See also: two of my favorite people to discuss poetry and art with.

Jack Spicer broadside designed by Kevin Killian (and yes, you’re looking at a letterpress reproduction of the original drawing/collage).
The final performance of Alice Notley’s The Descent of Alette, adapted and performed by GASP (Girls Assembling Something Perpetual) was held at MFB. The group picture on their website was taken after that last performance. A print by the artist Pilar Nadal can be seen in the background. See also: The Festival to Plead for Skills, LAC Designs, and Sommer Browning’s poetry and comics.

Letterpress print of Billy the Kid drawing by Norma Cole.
Poet and radio journalist Noel Black is married to the Executive Director of Mountain Fold, so he hangs around a lot and we have to put up with him. Once, he convinced a group of us to help build a haphazard, cardboard enclosure in the MFB gallery. He called it The Encrypticon. We stood behind the cardboard and whispered secret texts to whoever came in.
See also: Wish We Here, The New Heave-Ho, and Uselysses.
Beowulf is a long poem. Local high school student Beatrice Hall memorized the first 1,000 lines of it, and kicked off a marathon reading. I missed this event, but in the days following there were pages from a Beowulf coloring book, emphatically colored by children, hanging on the wall behind the counter.
The other local press, the NewLights Press, just marked its 15 year anniversary with a reading and reception.
See also: The Press at Colorado College, and Say Hello to Your Last Chapbook!
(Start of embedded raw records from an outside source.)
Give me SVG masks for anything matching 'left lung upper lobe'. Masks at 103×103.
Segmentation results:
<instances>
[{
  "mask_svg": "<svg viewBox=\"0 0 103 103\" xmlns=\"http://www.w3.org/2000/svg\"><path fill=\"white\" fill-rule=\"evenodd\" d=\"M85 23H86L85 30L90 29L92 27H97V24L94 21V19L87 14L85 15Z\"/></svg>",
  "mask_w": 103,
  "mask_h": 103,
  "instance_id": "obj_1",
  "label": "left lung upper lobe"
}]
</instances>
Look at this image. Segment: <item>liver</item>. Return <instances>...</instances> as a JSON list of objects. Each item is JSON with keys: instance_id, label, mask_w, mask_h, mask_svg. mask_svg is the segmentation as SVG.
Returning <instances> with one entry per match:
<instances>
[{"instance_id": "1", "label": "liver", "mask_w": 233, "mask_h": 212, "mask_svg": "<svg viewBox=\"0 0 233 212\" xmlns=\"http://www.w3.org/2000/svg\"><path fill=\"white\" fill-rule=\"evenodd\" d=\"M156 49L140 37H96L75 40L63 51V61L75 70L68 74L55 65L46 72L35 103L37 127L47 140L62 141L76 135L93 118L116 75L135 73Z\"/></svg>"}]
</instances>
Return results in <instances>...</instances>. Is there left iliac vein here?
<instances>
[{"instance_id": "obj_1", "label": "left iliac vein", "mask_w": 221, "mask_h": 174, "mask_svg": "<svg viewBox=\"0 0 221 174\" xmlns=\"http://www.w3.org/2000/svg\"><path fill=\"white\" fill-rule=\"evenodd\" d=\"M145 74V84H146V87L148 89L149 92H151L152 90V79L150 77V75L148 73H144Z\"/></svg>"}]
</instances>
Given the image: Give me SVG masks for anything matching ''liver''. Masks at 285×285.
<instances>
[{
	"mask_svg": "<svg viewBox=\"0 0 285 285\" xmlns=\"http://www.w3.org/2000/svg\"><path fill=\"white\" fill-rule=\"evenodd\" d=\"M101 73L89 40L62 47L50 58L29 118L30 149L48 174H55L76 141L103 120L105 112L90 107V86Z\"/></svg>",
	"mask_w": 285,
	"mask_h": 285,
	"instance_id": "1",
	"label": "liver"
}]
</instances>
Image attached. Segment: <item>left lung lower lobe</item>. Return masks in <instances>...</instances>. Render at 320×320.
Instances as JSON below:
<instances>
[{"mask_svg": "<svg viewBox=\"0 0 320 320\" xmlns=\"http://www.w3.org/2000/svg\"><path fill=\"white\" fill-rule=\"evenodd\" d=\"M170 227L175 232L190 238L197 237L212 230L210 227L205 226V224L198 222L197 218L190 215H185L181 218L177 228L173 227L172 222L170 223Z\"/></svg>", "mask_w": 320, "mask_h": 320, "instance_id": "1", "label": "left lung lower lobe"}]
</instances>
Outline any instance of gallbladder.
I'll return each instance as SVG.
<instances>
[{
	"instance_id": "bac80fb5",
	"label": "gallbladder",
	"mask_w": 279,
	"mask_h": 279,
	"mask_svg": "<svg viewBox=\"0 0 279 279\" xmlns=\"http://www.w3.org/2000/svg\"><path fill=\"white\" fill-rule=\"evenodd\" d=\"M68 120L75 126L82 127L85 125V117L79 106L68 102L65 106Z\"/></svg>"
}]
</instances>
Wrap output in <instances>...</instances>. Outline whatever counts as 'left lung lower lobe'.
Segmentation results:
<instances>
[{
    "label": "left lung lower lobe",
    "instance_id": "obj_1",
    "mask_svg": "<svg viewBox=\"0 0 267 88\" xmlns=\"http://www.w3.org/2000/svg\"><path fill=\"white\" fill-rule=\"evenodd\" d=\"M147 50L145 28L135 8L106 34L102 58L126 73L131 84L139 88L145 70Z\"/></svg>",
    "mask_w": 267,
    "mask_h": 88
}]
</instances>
Front cover of Mama Liberada #3, by Katherine Sans Sleeves
There have been two showcases of local zines in less than a year. There is quite a crew of local zines/zine makers, and the whole thing keeps getting bigger and better.
See also: Mama Liberada, Ragwater, and Eros and the Eschaton.
Pilgrimage magazine, based in Pueblo, CO (an hour or so to the south of the Springs) celebrated the release of their newest issue at Mountain Fold, with editor Juan Morales and COS poets Jessy Randall and Aaron Anstett.
On the day I turn this text in, on time but over word count, there will be a community reading of the famous speech by Frederick Douglass, “What to the Slave is the Fourth of July?”
This could keep going, and we haven’t even left this one place, this one place that is barely a year old. There are others.
See also: Hear Here, The Colorado College Visiting Writers Series, the Story Project, Body Painting, Don’t Be Afraid, Ludlow, and Palestine Speaks.
This little city with a little scene seems so full sometimes. But there’s always room for two, three, four, many more. Drop us a line and come visit. There are some nice mountains and the weather is amazing.